--- START ---

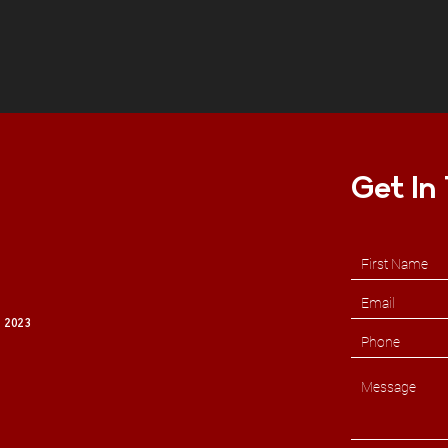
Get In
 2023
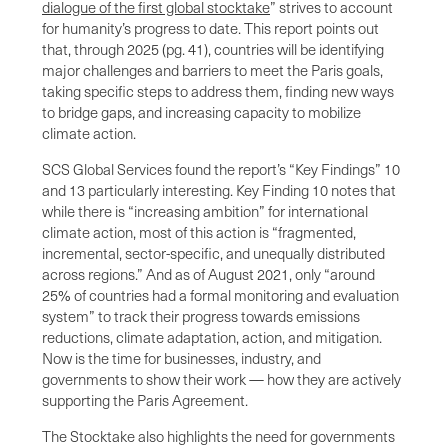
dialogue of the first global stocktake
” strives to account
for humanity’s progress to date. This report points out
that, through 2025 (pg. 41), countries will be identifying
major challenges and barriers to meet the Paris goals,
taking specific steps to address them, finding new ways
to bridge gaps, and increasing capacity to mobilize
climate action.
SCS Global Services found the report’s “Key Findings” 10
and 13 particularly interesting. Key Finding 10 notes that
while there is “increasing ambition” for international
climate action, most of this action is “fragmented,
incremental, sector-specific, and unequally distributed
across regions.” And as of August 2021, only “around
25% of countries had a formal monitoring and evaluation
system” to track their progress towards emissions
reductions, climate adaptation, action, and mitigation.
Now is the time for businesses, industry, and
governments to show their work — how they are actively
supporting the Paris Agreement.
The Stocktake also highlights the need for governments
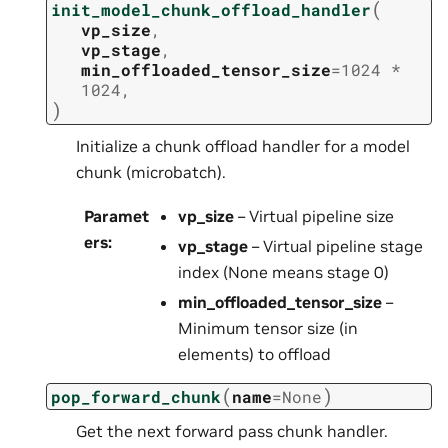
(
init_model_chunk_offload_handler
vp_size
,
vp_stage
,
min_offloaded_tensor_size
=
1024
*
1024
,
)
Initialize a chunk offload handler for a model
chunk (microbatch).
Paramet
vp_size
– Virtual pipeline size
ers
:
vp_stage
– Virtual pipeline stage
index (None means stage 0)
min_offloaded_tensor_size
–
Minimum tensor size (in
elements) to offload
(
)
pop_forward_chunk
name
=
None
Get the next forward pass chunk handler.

--- END ---
--- START ---

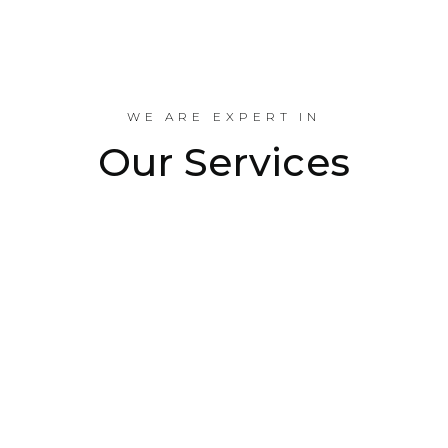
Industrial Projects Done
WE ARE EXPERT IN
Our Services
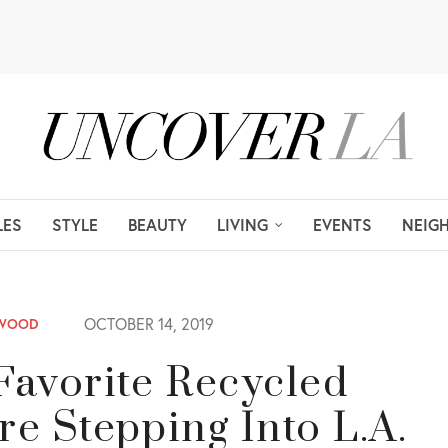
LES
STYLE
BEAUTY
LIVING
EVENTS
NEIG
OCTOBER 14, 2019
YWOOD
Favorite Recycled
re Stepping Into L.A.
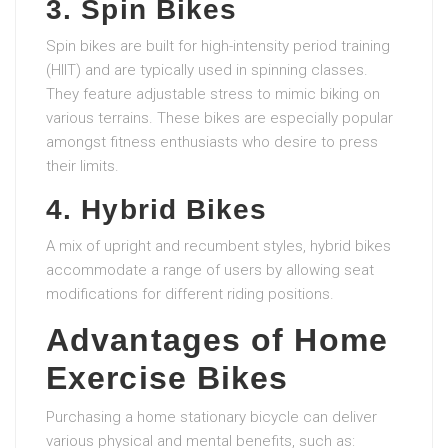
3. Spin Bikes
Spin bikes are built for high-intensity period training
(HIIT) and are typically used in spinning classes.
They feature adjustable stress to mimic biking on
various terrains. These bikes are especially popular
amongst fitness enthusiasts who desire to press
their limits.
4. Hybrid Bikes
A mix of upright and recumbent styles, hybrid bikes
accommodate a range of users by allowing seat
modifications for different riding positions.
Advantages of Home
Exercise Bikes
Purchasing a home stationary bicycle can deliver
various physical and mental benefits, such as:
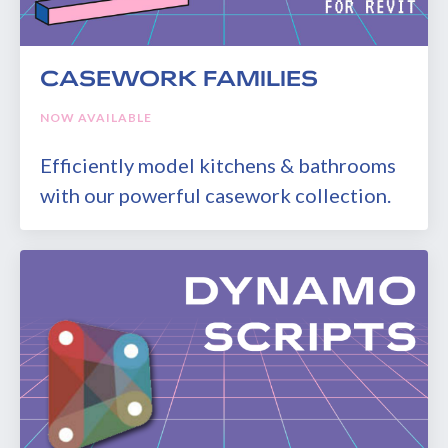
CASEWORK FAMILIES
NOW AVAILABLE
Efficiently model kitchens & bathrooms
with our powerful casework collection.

--- END ---
--- START ---

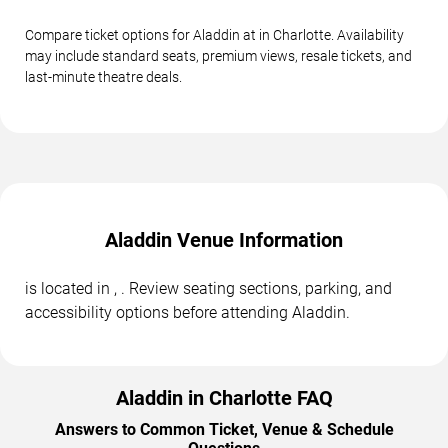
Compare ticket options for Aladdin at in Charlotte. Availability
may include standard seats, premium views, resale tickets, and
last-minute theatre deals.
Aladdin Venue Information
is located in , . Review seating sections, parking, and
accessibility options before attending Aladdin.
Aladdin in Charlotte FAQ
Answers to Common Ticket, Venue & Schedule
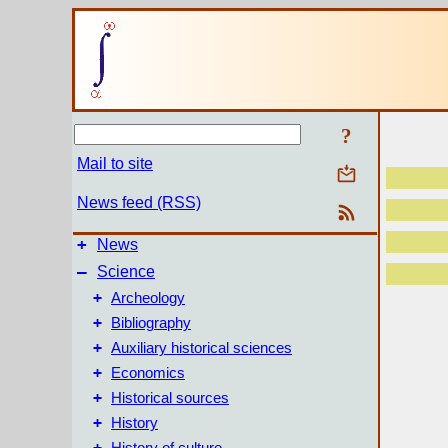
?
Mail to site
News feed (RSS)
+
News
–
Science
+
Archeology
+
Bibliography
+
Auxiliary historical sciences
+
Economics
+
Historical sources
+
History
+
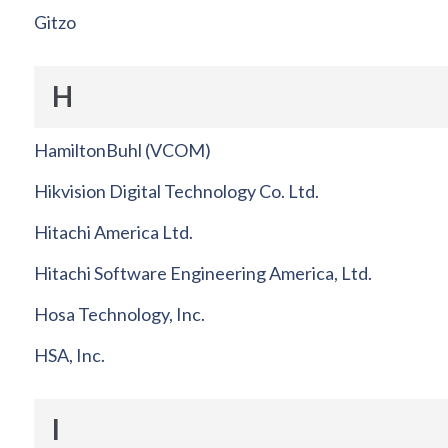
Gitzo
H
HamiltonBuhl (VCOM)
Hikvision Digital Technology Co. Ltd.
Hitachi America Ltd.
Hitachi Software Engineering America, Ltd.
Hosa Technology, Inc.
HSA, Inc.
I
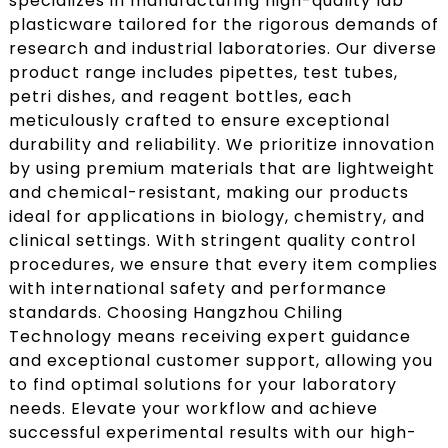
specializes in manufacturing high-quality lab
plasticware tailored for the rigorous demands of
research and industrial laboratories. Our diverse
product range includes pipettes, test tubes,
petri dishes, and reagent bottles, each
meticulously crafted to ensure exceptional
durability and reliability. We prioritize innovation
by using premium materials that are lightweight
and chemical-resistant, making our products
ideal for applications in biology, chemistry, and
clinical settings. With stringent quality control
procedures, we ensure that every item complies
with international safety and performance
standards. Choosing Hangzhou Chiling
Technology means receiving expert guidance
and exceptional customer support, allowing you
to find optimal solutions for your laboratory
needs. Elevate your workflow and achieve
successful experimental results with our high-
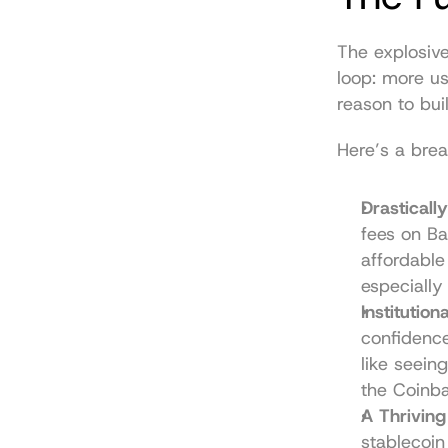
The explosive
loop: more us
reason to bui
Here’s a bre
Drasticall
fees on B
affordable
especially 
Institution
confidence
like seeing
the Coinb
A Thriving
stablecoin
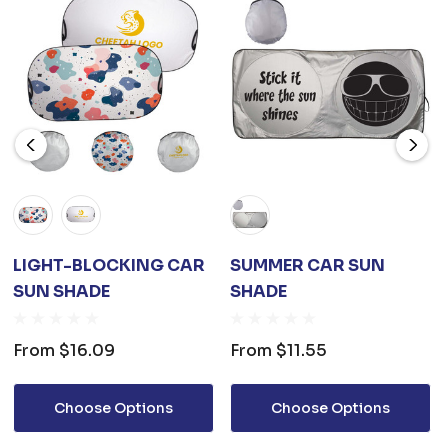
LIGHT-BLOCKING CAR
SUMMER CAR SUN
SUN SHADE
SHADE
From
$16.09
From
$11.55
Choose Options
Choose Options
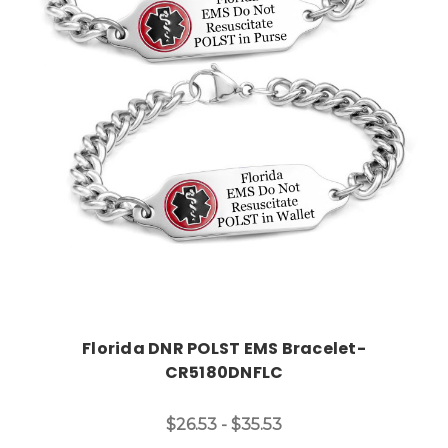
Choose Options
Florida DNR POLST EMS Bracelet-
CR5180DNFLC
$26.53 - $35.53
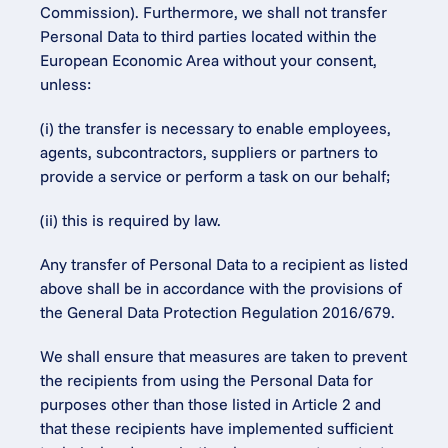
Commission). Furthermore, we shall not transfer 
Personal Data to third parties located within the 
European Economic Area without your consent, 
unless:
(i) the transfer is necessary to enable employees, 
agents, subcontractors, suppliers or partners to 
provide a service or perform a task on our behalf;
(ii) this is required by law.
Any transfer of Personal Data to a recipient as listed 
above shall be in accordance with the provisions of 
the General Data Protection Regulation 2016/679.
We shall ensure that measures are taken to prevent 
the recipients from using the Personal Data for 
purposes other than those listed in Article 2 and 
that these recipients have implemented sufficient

--- END ---

◆ **Try it**
Only the lines of the listing above from the one with "re Stepping Into L.A." through the one with "with our powerful casework collection." should be output, exactly, with both ends kept and pictures left out.

◆ **Result below**
re Stepping Into L.A.
3. Spin Bikes
Spin bikes are built for high-intensity period training
(HIIT) and are typically used in spinning classes.
They feature adjustable stress to mimic biking on
various terrains. These bikes are especially popular
amongst fitness enthusiasts who desire to press
their limits.
4. Hybrid Bikes
A mix of upright and recumbent styles, hybrid bikes
accommodate a range of users by allowing seat
modifications for different riding positions.
Advantages of Home
Exercise Bikes
Purchasing a home stationary bicycle can deliver
various physical and mental benefits, such as:
CASEWORK FAMILIES
NOW AVAILABLE
Efficiently model kitchens & bathrooms
with our powerful casework collection.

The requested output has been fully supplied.